У распахнутых ворот восседал грузный привратник в добротном казакине, тёмно-синих шароварах и бархатном кэлэпуше на большой голове. Привратник Шагидулла являлся доверенным лицом мурзы Хаджи, который лишь изредка посещал свои владения. Будучи дальним родственником мурзы, Шагидулла совмещал не одну доходную должность в караван-сарае. Привратник был везде, где пахло деньгами и побочным барышом. В этот день караван-сарай принял на постой несколько купцов, и амбалы[128]128
  Амбал – (араб.) грузчик, носильщик.


[Закрыть]
, нанятые ими, до сих пор выгружали со стругов тюки и бочки с товаром. О новых купцах, о том, что они привезли, откуда и по каким ценам, – за такими новостями, как правило, сбегались все казанские торговцы. А тут у ворот их уже и ждал Шагидулла. Хочешь, чтобы привратник сказал заветное словечко, брось дангу в его протянутую ладонь. Бабкен завидел Шагидуллу и потянулся за кошелём, висевшем на кушаке, а смотритель караван-сарая привычно зашевелил пальцами. Армянин старался скрыть волнение, долго подкидывал монету, крутил её перед глазами мужчины, наконец с самым равнодушным видом промолвил:

– Слышал я, незнакомый купец прибыл, привёз русский товар.

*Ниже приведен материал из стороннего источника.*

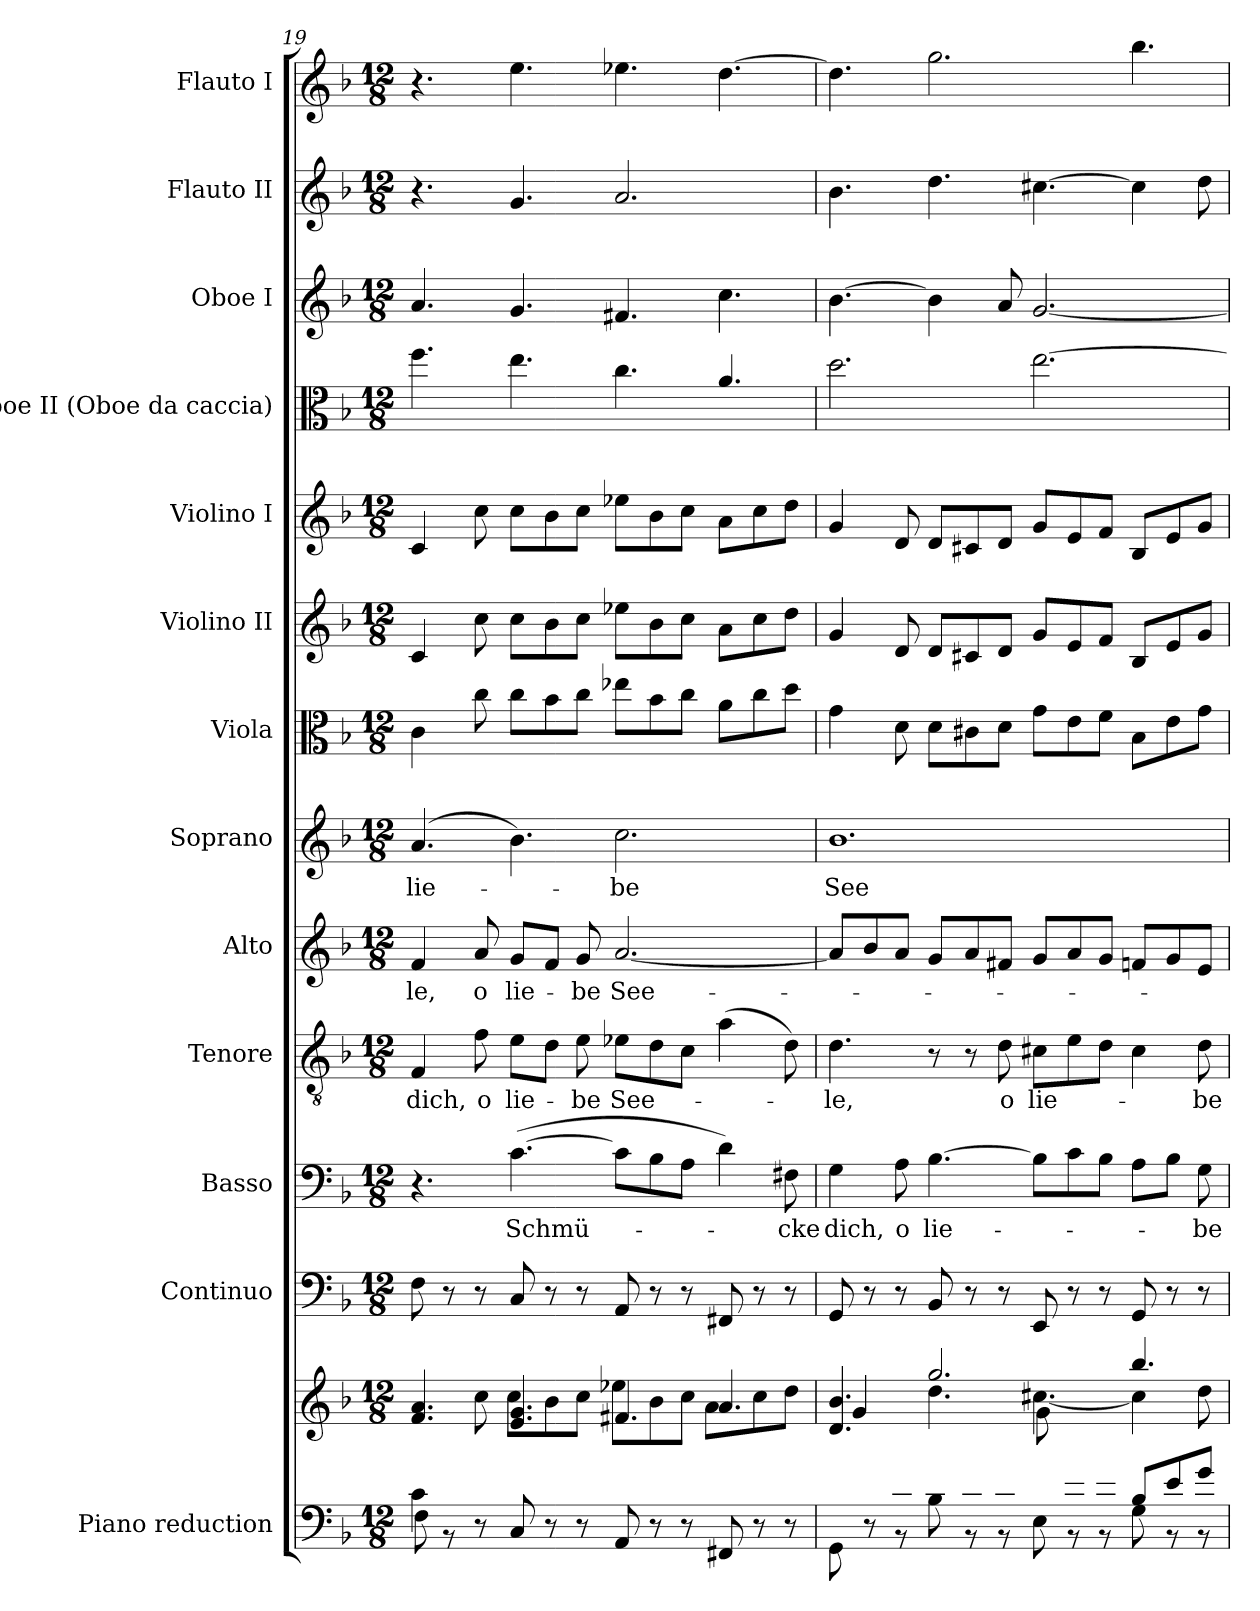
**kern	**kern	**kern	**kern	**text	**kern	**text	**kern	**text	**kern	**text	**kern	**kern	**kern	**kern	**kern	**kern	**kern
*part13	*part13	*part12	*part11	*part11	*part10	*part10	*part9	*part9	*part8	*part8	*part7	*part6	*part5	*part4	*part3	*part2	*part1
*staff14	*staff13	*staff12	*staff11	*staff11	*staff10	*staff10	*staff9	*staff9	*staff8	*staff8	*staff7	*staff6	*staff5	*staff4	*staff3	*staff2	*staff1
*I"Piano reduction	*	*I"Continuo	*I"Basso	*	*I"Tenore	*	*I"Alto	*	*I"Soprano	*	*I"Viola	*I"Violino II	*I"Violino I	*I"Oboe II (Oboe da caccia)	*I"Oboe I	*I"Flauto II	*I"Flauto I
*I'Pno	*	*	*	*	*	*	*	*	*	*	*I'Vla	*I'Vln	*I'Vln	*	*I'Ob	*I'Fl	*I'Fl
*clefF4	*clefG2	*clefF4	*clefF4	*	*clefGv2	*	*clefG2	*	*clefG2	*	*clefC3	*clefG2	*clefG2	*clefC3	*clefG2	*clefG2	*clefG2
*	*	*	*	*	*	*	*	*	*	*	*	*	*	*ITrd12c21	*	*	*
*k[b-]	*k[b-]	*k[b-]	*k[b-]	*	*k[b-]	*	*k[b-]	*	*k[b-]	*	*k[b-]	*k[b-]	*k[b-]	*k[b-]	*k[b-]	*k[b-]	*k[b-]
*M12/8	*M12/8	*M12/8	*M12/8	*	*M12/8	*	*M12/8	*	*M12/8	*	*M12/8	*M12/8	*M12/8	*M12/8	*M12/8	*M12/8	*M12/8
=19	=19	=19	=19	=19	=19	=19	=19	=19	=19	=19	=19	=19	=19	=19	=19	=19	=19
*^	*^	*	*	*	*	*	*	*	*	*	*	*	*	*	*	*	*
!	!	!	!	!	!	!	!	!LO:LY:b	!	!LO:LY:b	!	!LO:LY:b	!	!	!	!	!	!	!
4c\	8F\	4.f/ 4.a/	4ryy	8F\	4.r	.	4F/	dich,	4f/	-le,	(4.a/	lie-	4c\	4c/	4c/	4.f\	4.a/	4.r	4.r
.	8r	.	.	8r	.	.	.	.	.	.	.	.	.	.	.	.	.	.	.
!	!	!	!	!	!	!	!	!LO:LY:b	!	!LO:LY:b	!	!	!	!	!	!	!	!	!
1ryy	8r	.	8cc\	8r	.	.	8f\	o	8a/	o	.	.	8cc\	8cc\	8cc\	.	.	.	.
!	!	!	!	!	!	!LO:LY:b	!	!LO:LY:b	!	!LO:LY:b	!	!	!	!	!	!	!	!	!
.	8C/	4.e/ 4.g/	8cc\L	8C/	([4.c\	Schmü-	8e\L	lie-	8g/L	lie-	4.b-\)	.	8cc\L	8cc\L	8cc\L	4.e\	4.g/	4.g/	4.ee\
.	8r	.	8b-\	8r	.	.	8d\J	.	8f/J	.	.	.	8b-\	8b-\	8b-\	.	.	.	.
!	!	!	!	!	!	!	!	!LO:LY:b	!	!LO:LY:b	!	!	!	!	!	!	!	!	!
.	8r	.	8cc\J	8r	.	.	8e\	-be	8g/	-be	.	.	8cc\J	8cc\J	8cc\J	.	.	.	.
!	!	!	!	!	!	!	!	!LO:LY:b	!	!LO:LY:b	!	!LO:LY:b	!	!	!	!	!	!	!
.	8AA/	4.f#X/	8ee-X\L	8AA/	8c\L]	.	8e-X\L	See-	[2.a/	See-	2.cc\	-be	8ee-X\L	8ee-X\L	8ee-X\L	4.c\	4.f#X/	2.a/	4.ee-X\
.	8r	.	8b-\	8r	8B-\	.	8d\	.	.	.	.	.	8b-\	8b-\	8b-\	.	.	.	.
.	8r	.	8cc\J	8r	8A\J	.	8c\J	.	.	.	.	.	8cc\J	8cc\J	8cc\J	.	.	.	.
.	8FF#X/	4.a/	8a\L	8FF#X/	4d\)	.	(4a\	.	.	.	.	.	8a\L	8a\L	8a\L	4.A/	4.cc\	.	[4.dd\
4ryy	8r	.	8cc\	8r	.	.	.	.	.	.	.	.	8cc\	8cc\	8cc\	.	.	.	.
!	!	!	!	!	!	!LO:LY:b	!	!	!	!	!	!	!	!	!	!	!	!	!
.	8r	.	8dd\J	8r	8F#X\	-cke	8d\)	.	.	.	.	.	8dd\J	8dd\J	8dd\J	.	.	.	.
!!LO:PB:g=z
=20	=20	=20	=20	=20	=20	=20	=20	=20	=20	=20	=20	=20	=20	=20	=20	=20	=20	=20	=20
*	*	*	*^	*	*	*	*	*	*	*	*	*	*	*	*	*	*	*	*
!	!	!	!	!	!	!	!LO:LY:b	!	!LO:LY:b	!	!	!	!LO:LY:b	!	!	!	!	!	!	!
4ryy	8GG\	4.d/ 4.b-/	4ryy	4g/	8GG/	4G\	dich,	4.d\	-le,	8a/L]	.	1.b-	See-	4g\	4g/	4g/	2.d\	[4.b-\	4.b-\	4.dd\]
.	8r	.	.	.	8r	.	.	.	.	8b-/	.	.	.	.	.	.	.	.	.	.
!	!	!	!	!	!	!	!LO:LY:b	!	!	!	!	!	!	!	!	!	!	!	!	!
8d/	8r	.	8ryy	2ryy	8r	8A\	o	.	.	8a/J	.	.	.	8d\	8d/	8d/	.	.	.	.
!	!	!	!	!	!	!	!LO:LY:b	!	!	!	!	!	!	!	!	!	!	!	!	!
8d/L	8B-\	2.gg/	4.dd\	.	8BB-/	[4.B-\	lie-	8r	.	8g/L	.	.	.	8d\L	8d/L	8d/L	.	4b-\]	4.dd\	2.gg\
8c#X/	8r	.	.	.	8r	.	.	8r	.	8a/	.	.	.	8c#X\	8c#X/	8c#X/	.	.	.	.
!	!	!	!	!	!	!	!	!	!LO:LY:b	!	!	!	!	!	!	!	!	!	!	!
8d/J	8r	.	.	.	8r	.	.	8d\	o	8f#X/J	.	.	.	8d\J	8d/J	8d/J	.	8a/	.	.
!	!	!	!	!	!	!	!	!	!LO:LY:b	!	!	!	!	!	!	!	!	!	!	!
8ryy	8E\	.	[>4.cc#X\	8g\L	8EE/	8B-\L]	.	8c#X\L	lie-	8g/L	.	.	.	8g\L	8g/L	8g/L	[2.e\	[2.g/	[4.cc#X\	.
8e/	8r	.	.	2ryy	8r	8c\	.	8e\	.	8a/	.	.	.	8e\	8e/	8e/	.	.	.	.
8f/J	8r	.	.	.	8r	8B-\J	.	8d\J	.	8g/J	.	.	.	8f\J	8f/J	8f/J	.	.	.	.
8B-/L	8G\	4.bb-/	4cc#\]	.	8GG/	8A\L	.	4c#\	.	8fn/L	.	.	.	8B-\L	8B-/L	8B-/L	.	.	4cc#\]	4.bb-\
8e/	8r	.	.	.	8r	8B-\J	.	.	.	8g/	.	.	.	8e\	8e/	8e/	.	.	.	.
!	!	!	!	!	!	!	!LO:LY:b	!	!LO:LY:b	!	!	!	!	!	!	!	!	!	!	!
8g/J	8r	.	8dd\	8ryy	8r	8G\	-be	8d\	-be	8e/J	.	.	.	8g\J	8g/J	8g/J	.	.	8dd\	.
*v	*v	*	*	*	*	*	*	*	*	*	*	*	*	*	*	*	*	*	*	*
*	*v	*v	*v	*	*	*	*	*	*	*	*	*	*	*	*	*	*	*	*
=	=	=	=	=	=	=	=	=	=	=	=	=	=	=	=	=	=
*-	*-	*-	*-	*-	*-	*-	*-	*-	*-	*-	*-	*-	*-	*-	*-	*-	*-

Шагидулла, принимая правила игры, притворно вздохнул и возвёл глаза к небу:

– Торговых людей прибыло много, а урусов среди них нет. Уже полгода, как не видим их в наших краях. Повелители воюют между собой, слыхали, поди?

Бабкен коротко вздохнул, изъял из кошеля ещё одну монету:

– Может, русских и нет, да кто другой московский товар привёз. Уж вспомните, почтенный ага!

С этими словами армянин, будто невзначай, уронил монеты на землю. В мгновение ока привратник ухватил их проворными пальцами, завёл руки за спину. Мечтательное выражение на лице сменилось гримасой мучительного раздумья:

– Слышал я, что торговец один как будто привёз воску, котелков железных да всяких топоров, иголок, а что ещё, и не знаю.

Армянин достал третью монету и вопросительно уставился на своего мучителя. Шагидулла принял очередную мзду и махнул рукой:

– Туда ступай, в кабак. Тот торговец с утра отправился покушать, зовут его Якуп, а более ничего не знаю.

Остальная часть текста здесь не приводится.